** Material for this task follows **

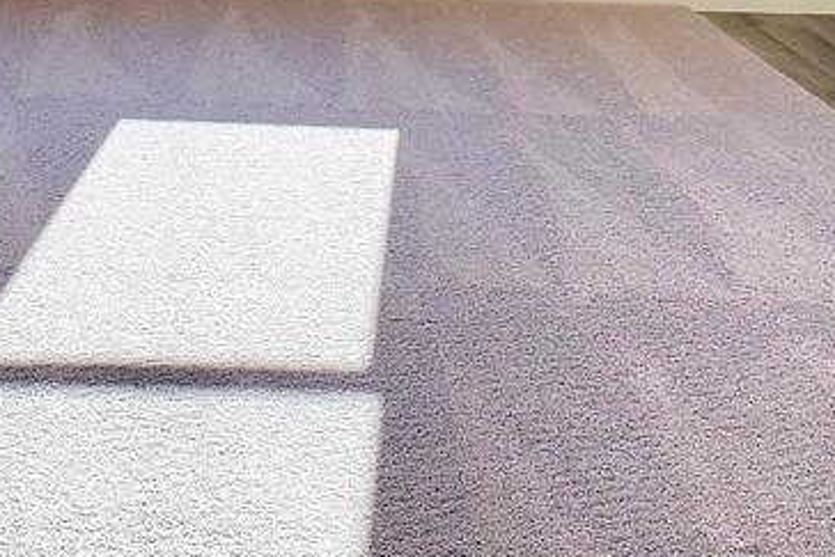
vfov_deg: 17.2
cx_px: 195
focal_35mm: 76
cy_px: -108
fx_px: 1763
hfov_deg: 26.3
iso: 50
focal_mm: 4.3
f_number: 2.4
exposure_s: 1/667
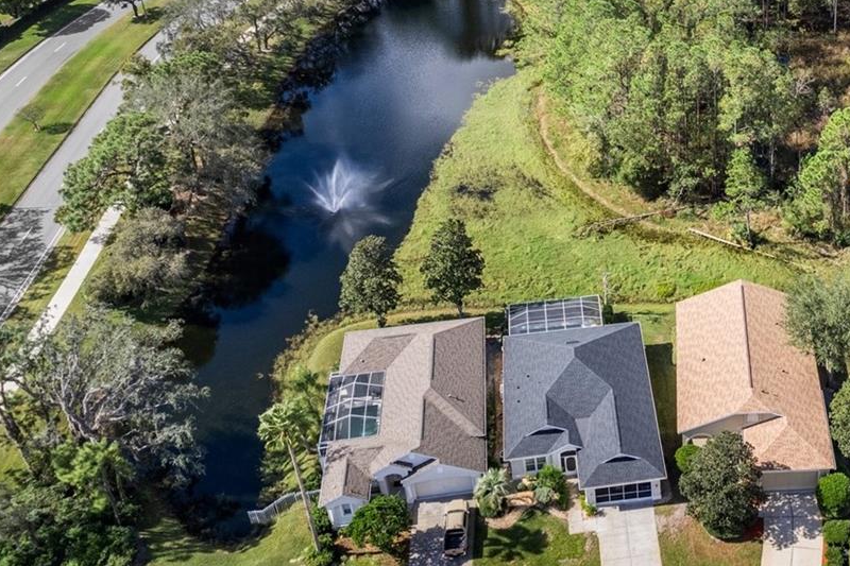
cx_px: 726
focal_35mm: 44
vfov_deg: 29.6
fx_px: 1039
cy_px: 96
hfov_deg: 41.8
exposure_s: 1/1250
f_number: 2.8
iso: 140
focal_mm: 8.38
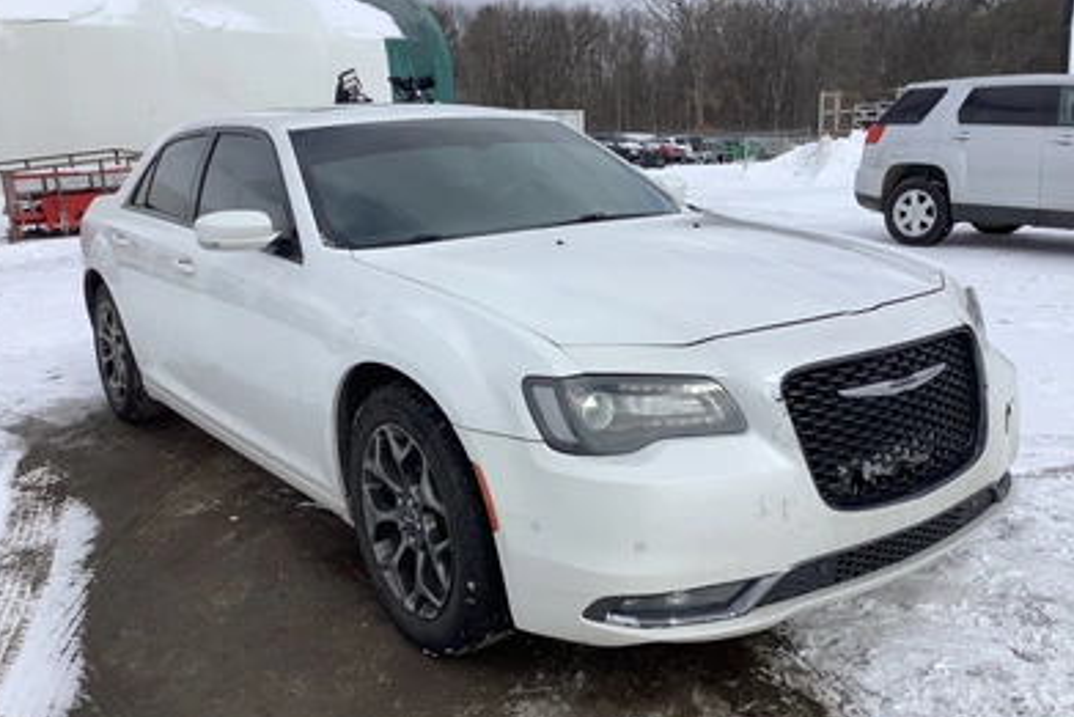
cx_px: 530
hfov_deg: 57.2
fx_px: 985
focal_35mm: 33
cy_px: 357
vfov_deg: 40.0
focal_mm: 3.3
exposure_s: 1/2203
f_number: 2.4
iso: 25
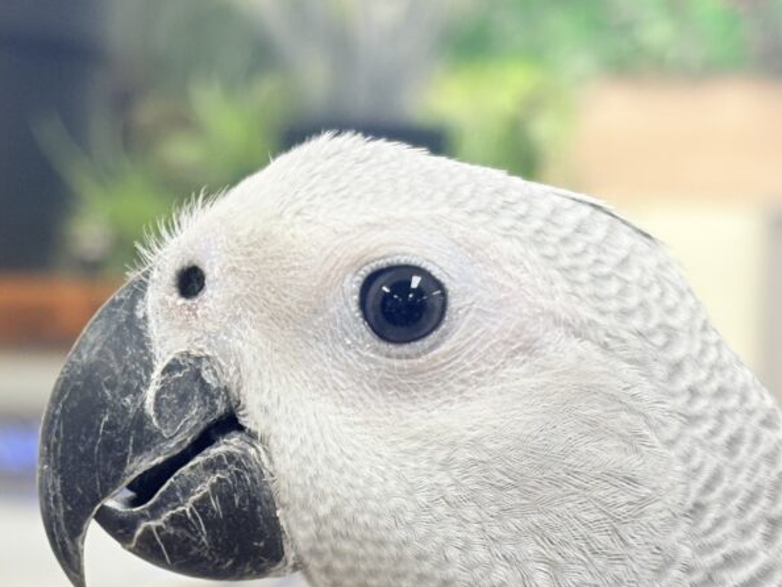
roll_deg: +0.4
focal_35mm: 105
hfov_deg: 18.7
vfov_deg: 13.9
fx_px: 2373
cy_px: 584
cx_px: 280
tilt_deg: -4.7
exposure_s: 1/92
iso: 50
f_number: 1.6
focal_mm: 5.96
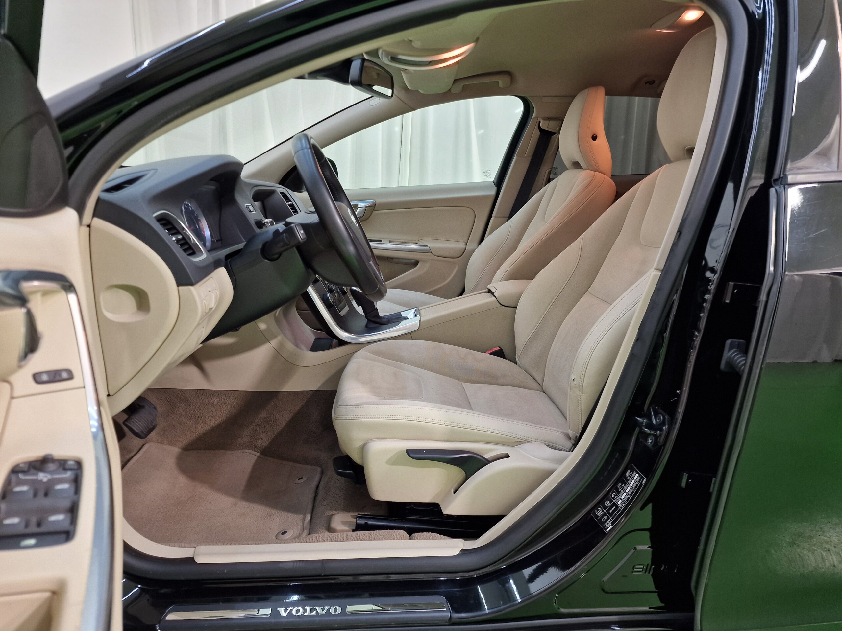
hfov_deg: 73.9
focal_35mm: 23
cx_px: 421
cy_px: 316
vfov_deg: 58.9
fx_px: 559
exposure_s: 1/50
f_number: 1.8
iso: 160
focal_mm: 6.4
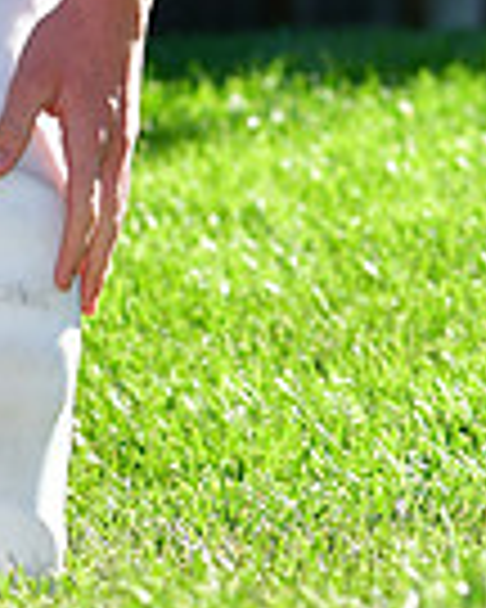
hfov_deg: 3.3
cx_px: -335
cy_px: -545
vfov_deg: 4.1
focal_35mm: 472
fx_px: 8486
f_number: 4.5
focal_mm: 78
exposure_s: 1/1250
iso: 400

** End of Material for this task **
** Material for this task follows **

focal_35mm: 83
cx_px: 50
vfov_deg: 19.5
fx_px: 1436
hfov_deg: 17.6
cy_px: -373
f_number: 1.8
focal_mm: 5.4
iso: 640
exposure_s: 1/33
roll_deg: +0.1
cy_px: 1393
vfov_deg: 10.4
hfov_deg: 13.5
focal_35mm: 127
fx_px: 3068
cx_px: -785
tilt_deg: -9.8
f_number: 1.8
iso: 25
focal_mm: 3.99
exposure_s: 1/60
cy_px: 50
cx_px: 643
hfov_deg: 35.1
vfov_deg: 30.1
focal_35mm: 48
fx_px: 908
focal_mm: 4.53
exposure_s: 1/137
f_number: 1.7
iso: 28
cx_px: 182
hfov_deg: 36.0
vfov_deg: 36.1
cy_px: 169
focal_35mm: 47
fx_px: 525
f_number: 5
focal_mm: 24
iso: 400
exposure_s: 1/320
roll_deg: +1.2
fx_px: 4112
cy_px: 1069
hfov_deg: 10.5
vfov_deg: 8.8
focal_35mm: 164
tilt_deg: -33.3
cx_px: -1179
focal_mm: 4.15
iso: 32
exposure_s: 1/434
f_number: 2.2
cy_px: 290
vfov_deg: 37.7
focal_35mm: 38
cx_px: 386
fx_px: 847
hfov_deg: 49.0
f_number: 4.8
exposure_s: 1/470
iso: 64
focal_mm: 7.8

** End of Material for this task **

● Activity:
Only the lines above from the line with "focal_35mm: 164" to the line with "focal_mm: 7.8", those two lines included, should be reproduced exactly.

● Written reply:
focal_35mm: 164
tilt_deg: -33.3
cx_px: -1179
focal_mm: 4.15
iso: 32
exposure_s: 1/434
f_number: 2.2
cy_px: 290
vfov_deg: 37.7
focal_35mm: 38
cx_px: 386
fx_px: 847
hfov_deg: 49.0
f_number: 4.8
exposure_s: 1/470
iso: 64
focal_mm: 7.8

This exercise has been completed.